Anaciclosi, rotazione. L’oligarchia che si riduce a tirannide e infine collassa, dando vita alla democrazia. Il primo che analizzò la questione fu Platone, nel “Politico” e nella “Repubblica”, pur trattandolo in funzione dell’anima umana. Il potere di uno, il potere di pochi e il potere di molti vennero coniate come forme embrionali di governo. Poi Aristotele riprese questo schema, reinterpretandolo nella “Politica”, formulando il primo tentativo di trovare una relazione fra le diverse forme, e quindi una legge. 

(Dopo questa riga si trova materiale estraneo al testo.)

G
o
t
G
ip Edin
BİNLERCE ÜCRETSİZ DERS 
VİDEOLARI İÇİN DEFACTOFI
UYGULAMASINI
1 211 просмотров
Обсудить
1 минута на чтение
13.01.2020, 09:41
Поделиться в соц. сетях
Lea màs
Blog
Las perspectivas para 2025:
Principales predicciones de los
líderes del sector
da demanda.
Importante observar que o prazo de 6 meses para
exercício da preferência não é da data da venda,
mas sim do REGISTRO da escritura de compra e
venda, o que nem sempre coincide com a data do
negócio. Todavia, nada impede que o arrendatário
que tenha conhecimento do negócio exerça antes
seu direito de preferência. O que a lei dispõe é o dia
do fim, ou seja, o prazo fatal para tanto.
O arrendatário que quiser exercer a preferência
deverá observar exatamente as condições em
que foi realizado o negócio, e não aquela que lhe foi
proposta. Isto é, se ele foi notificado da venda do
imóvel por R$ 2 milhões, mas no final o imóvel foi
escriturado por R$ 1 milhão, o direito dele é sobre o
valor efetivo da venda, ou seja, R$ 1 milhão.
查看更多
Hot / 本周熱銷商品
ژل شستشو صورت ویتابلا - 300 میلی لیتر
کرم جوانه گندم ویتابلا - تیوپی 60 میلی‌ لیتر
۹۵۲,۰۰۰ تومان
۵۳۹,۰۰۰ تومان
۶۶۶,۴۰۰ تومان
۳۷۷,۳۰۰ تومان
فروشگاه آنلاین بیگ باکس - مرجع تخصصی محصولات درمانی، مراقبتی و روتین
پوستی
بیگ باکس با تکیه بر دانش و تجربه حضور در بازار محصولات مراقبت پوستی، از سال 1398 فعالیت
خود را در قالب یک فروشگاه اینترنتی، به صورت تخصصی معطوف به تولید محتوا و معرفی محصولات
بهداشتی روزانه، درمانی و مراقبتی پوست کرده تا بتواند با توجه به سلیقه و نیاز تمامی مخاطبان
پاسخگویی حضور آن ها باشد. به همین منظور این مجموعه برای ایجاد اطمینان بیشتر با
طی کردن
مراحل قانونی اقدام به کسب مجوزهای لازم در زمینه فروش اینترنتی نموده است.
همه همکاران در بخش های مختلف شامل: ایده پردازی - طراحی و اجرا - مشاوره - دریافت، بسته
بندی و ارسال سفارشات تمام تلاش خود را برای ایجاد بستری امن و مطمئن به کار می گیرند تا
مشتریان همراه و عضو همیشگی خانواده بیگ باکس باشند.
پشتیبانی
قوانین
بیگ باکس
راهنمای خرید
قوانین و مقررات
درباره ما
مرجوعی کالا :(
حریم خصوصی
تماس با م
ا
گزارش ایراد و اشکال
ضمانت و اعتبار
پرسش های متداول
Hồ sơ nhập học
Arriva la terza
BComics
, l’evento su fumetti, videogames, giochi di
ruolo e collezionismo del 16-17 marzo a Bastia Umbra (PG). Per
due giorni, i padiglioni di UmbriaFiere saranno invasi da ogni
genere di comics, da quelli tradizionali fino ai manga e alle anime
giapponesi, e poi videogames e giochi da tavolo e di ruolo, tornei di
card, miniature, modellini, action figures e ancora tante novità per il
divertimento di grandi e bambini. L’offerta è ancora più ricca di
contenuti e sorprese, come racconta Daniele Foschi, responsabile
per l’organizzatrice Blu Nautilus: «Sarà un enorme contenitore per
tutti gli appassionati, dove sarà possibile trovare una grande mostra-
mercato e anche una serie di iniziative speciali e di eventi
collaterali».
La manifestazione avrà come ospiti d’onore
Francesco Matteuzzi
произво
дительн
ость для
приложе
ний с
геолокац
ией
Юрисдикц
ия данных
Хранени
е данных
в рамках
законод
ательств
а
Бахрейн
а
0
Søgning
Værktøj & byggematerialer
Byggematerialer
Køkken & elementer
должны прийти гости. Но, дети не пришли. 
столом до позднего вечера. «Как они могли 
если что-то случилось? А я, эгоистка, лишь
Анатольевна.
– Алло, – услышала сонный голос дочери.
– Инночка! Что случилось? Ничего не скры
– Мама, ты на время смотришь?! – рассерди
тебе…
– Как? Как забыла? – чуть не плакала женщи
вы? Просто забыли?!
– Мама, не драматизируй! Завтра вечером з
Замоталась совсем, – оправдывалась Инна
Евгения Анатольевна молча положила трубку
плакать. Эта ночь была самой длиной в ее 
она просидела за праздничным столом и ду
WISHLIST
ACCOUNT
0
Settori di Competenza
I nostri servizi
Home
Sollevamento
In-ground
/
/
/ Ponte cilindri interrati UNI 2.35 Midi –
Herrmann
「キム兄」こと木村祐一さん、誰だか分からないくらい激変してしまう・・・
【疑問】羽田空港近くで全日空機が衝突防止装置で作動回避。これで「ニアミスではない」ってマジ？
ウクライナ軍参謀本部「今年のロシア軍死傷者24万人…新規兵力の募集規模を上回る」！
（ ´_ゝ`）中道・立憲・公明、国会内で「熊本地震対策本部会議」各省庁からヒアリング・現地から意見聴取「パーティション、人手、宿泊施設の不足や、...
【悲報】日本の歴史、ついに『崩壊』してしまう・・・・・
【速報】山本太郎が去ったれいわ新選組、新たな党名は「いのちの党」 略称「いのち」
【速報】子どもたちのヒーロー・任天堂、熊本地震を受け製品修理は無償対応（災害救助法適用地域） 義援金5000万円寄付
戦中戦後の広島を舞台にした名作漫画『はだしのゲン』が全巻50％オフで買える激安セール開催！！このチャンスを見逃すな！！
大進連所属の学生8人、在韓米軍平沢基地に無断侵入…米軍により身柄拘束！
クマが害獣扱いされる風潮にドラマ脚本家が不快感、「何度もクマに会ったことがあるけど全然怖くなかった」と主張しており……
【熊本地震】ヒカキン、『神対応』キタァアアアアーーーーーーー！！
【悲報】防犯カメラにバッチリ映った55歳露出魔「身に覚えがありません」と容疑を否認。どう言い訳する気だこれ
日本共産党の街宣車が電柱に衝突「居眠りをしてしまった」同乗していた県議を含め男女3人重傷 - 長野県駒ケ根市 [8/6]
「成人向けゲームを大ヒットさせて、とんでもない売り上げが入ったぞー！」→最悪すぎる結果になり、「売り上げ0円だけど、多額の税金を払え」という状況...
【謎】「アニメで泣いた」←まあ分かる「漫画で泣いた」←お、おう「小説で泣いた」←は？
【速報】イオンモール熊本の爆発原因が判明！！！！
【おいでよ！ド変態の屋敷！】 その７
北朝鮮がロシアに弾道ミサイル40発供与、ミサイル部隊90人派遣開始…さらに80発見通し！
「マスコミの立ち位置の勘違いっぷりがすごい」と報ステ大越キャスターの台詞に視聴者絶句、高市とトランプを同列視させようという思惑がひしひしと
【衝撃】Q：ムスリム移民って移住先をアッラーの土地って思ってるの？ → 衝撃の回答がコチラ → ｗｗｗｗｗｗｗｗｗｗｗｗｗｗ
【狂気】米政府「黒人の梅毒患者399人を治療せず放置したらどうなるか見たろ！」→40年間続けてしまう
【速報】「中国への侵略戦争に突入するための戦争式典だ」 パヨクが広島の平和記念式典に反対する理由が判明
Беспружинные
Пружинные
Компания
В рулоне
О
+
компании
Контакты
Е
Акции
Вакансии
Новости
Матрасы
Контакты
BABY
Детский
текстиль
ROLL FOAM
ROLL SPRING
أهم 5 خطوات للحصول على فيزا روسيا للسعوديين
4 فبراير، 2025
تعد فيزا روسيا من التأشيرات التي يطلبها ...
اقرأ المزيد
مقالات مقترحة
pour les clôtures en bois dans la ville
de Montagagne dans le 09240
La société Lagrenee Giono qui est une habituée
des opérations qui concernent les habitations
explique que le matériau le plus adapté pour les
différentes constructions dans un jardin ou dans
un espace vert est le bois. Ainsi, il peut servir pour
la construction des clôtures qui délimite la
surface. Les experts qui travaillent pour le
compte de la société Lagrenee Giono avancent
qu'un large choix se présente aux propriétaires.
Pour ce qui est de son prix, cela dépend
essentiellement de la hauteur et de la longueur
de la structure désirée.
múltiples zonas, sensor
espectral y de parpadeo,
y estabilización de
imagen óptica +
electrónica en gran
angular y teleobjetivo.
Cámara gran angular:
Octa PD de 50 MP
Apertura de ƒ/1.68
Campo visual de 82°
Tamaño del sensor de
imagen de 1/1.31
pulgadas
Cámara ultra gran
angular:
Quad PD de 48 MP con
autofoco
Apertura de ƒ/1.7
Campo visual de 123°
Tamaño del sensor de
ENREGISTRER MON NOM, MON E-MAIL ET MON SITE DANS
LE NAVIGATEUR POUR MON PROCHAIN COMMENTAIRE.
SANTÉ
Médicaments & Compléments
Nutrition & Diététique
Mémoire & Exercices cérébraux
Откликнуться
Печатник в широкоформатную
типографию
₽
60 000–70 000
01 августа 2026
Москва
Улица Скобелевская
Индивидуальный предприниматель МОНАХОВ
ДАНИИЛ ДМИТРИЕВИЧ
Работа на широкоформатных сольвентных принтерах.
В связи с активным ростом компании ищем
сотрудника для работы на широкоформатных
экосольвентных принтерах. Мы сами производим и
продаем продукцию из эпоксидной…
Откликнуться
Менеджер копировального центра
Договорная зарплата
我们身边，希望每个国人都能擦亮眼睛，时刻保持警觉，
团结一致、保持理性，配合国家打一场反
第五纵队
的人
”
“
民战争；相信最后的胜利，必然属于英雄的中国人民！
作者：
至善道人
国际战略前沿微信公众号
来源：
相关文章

In queste poche righe parlerò di questo: di come sia stata intesa questa relazione, nei secoli seguenti, e di come essa abbia influito sulle costituzioni odierne. Esiste in sostanza la ferrea legge dell’anaciclosi? Il quesito risulta peraltro assai attuale di questi tempi, dal momento che si sente rimbalzare qua e là il concetto di “deriva autoritaria” dei Paesi riconosciuti come democratici. Proseguendo, Polibio nelle sue “Storie” applicò il concetto alla costituzione romana, definita come sintesi efficiente delle tre forme. Vuoi per le condizioni favorevoli, vuoi per lo stratificarsi del pensiero, la materia tornò in auge sicuramente nel ‘700, quando l’Europa vide una delle forme più perfette di monarchia, e allo stesso tempo si sviluppò grazie al movimento illuminista quello che prese il nome di costituzionalismo, vale a dire il filone che poneva la carta costituzionale come principio inderogabile per l’ordinamento. “Ogni società in cui la garanzia dei diritti non è assicurata, né la separazione dei poteri stabilita, non ha una costituzione”. Ma c’era un’aspirazione celata in questa dichiarazione liberale: raggiungere l’immobilismo cosmico nella Storia. Tramite il perfetto bilanciamento dei poteri, realizzare la “costituzione perfetta internamente”, e quindi la cessazione dell’anaciclosi. A questo tende la nostra Costituzione nella parte II, che palesemente si è sviluppata in antitesi ad una forma monocratica. E così vediamo il mondo diviso in due categorie: gli scettici, coloro che credono alla valenza empirica dell’anaciclosi, e chi invece questa teoria prova a smontarla, affermando attraverso la Costituzione la forma di governo inderogabilmente democratica.